Begin Text excerpt

Change 989098 had a related patch set uploaded (by Santiago Faci; author: Santiago Faci):

[operations/deployment-charts@master] Deploying to staging to test the fix with production data

https://gerrit.wikimedia.org/r/989098

Change 989098 merged by jenkins-bot:

[operations/deployment-charts@master] Deploying to staging to test the fix with production data

https://gerrit.wikimedia.org/r/989098

After pushing a new fix and testing it in the staging environment (where we have access to the production data), we are getting the following results:

  • 124714 for 'content' pages (without considering 'redirect' ones) (124 918 shown in the Statistics page for 'Satura lapas'). This is what we fixed with the previous patch. The current value keeps being the right one.
  • 503747 for 'all-page-types' pages which I think is what you mean when you say just 'pages' (504 410 is shown in the Statistic page for 'Lapas'). In this case, after the last patch, we are already considering 'redirect' cases for this count. This is what we are trying to fix right now and it seems to work fine.
  • 225637 for 'non-content' pages (which coincides with the results than Dan got from Druid directly). In this case 'redirect' cases are also considered. This number keeps being the right one

So it seems results are working fine at this moment. Any concern about the current results? Just in case we are missing something.

I reviewed the data available to me and realised that I had previously misread some results. The data on Wiki Stats is indeed correct. Thank you, Sfaci!

Do you mean we don't need the last patch?

Which should be the right value for the total number of pages? I'm not sure if I'm understanding well. You said that wikistats was wrong because it's showing 337k and it should show around 500k (the same value that lv.wikipedia shows as "Lapas"). Could you confirm that?

End Text excerpt
Begin Given records

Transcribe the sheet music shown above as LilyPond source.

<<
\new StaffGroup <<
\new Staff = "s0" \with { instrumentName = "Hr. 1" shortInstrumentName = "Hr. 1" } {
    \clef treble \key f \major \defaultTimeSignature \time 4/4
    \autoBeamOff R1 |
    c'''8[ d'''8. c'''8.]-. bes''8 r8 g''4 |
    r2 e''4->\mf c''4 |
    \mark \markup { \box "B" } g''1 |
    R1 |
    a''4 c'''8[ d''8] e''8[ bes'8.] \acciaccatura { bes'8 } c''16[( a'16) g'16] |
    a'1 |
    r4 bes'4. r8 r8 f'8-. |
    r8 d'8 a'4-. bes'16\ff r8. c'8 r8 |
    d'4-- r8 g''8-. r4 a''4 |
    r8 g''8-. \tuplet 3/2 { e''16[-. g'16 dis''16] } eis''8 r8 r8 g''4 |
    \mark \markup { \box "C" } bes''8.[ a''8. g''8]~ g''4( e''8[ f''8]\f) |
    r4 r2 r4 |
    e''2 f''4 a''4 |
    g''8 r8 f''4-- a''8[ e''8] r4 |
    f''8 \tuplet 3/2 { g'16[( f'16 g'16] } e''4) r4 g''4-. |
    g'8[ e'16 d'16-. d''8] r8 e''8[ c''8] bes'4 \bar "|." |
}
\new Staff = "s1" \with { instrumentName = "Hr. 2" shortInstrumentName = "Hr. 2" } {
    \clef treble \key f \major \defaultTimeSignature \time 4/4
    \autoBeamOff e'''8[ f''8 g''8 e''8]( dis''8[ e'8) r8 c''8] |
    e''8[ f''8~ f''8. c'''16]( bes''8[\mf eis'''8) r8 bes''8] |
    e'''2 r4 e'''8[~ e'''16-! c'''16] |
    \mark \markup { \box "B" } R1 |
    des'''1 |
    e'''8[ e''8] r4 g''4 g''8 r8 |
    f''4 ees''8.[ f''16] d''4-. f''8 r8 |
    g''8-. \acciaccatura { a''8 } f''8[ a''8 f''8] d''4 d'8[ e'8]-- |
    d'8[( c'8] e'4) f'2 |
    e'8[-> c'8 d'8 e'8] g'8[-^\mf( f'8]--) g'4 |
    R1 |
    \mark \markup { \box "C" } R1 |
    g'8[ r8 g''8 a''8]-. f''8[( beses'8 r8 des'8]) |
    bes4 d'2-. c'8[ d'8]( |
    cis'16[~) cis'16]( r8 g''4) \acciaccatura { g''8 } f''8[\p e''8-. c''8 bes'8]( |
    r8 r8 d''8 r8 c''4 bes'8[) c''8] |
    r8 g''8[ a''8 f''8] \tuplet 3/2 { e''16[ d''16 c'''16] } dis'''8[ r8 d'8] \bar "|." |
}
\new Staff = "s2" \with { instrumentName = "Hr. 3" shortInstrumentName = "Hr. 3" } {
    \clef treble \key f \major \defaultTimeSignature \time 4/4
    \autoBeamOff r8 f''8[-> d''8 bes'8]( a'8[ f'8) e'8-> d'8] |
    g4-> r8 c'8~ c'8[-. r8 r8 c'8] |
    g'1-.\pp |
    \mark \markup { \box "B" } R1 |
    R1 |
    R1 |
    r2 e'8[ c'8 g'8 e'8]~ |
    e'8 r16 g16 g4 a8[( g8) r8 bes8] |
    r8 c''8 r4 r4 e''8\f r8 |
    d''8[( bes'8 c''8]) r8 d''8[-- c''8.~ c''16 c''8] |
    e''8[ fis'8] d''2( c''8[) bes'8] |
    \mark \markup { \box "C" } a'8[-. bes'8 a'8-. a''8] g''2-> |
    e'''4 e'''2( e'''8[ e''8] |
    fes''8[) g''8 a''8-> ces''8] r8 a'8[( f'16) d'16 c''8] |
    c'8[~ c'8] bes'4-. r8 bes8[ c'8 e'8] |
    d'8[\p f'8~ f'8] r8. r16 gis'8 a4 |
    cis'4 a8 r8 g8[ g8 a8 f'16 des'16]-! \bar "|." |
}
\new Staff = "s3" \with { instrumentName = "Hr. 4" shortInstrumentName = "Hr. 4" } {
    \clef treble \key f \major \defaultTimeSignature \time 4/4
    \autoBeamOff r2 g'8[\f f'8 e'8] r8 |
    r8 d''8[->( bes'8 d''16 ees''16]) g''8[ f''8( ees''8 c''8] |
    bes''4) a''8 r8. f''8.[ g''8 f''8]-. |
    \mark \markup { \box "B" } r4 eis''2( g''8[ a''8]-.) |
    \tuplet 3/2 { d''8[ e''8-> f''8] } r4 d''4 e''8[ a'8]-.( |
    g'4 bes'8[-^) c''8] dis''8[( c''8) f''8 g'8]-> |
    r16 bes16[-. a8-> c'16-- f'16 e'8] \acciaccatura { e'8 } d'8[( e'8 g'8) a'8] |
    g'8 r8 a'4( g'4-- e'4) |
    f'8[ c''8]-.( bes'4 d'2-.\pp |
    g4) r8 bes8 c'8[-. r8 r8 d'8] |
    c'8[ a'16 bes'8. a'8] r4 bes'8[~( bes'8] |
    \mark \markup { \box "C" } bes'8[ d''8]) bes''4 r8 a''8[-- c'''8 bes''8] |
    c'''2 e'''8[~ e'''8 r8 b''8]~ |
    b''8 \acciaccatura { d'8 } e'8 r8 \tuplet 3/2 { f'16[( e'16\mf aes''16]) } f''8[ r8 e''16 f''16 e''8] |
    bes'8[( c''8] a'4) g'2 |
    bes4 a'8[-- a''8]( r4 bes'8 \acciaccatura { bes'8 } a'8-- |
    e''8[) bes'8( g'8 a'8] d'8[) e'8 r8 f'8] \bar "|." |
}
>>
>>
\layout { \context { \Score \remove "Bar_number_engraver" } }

End Given records

**Given problem 1**
In the page-count discussion, what number did the staging test give for 'content' pages, not counting redirects?
**Given problem 2**
Can you write the next part of the page-count discussion, picking up after its final question?
The lines are separate material, unrelated to the page-count discussion.

**Written answer 1**
124714

**Written answer 2**
Yeah, I thought that wikistats was wrong, because it said that there were around 300k pages instead of around 500k, but then I noticed that the description of that statistic states: "The running count of all pages created, excluding pages being redirects". So I assume that that's the reason for the difference.

So I, as a user, don't see the need for any additional fixes.

You are right! Statistics page in every wiki includes redirects when showing "Lapas" results but wikistats shouldn't do that in any case. Ok!, because the second patch was not deployed to production, everything is already done here and we can consider the initial bug as solved.

Thank you very much!

After discarding the last issue I have redeployed again the previous version in the staging environment. The original bug is solved and the service working fine in both environments (staging and production)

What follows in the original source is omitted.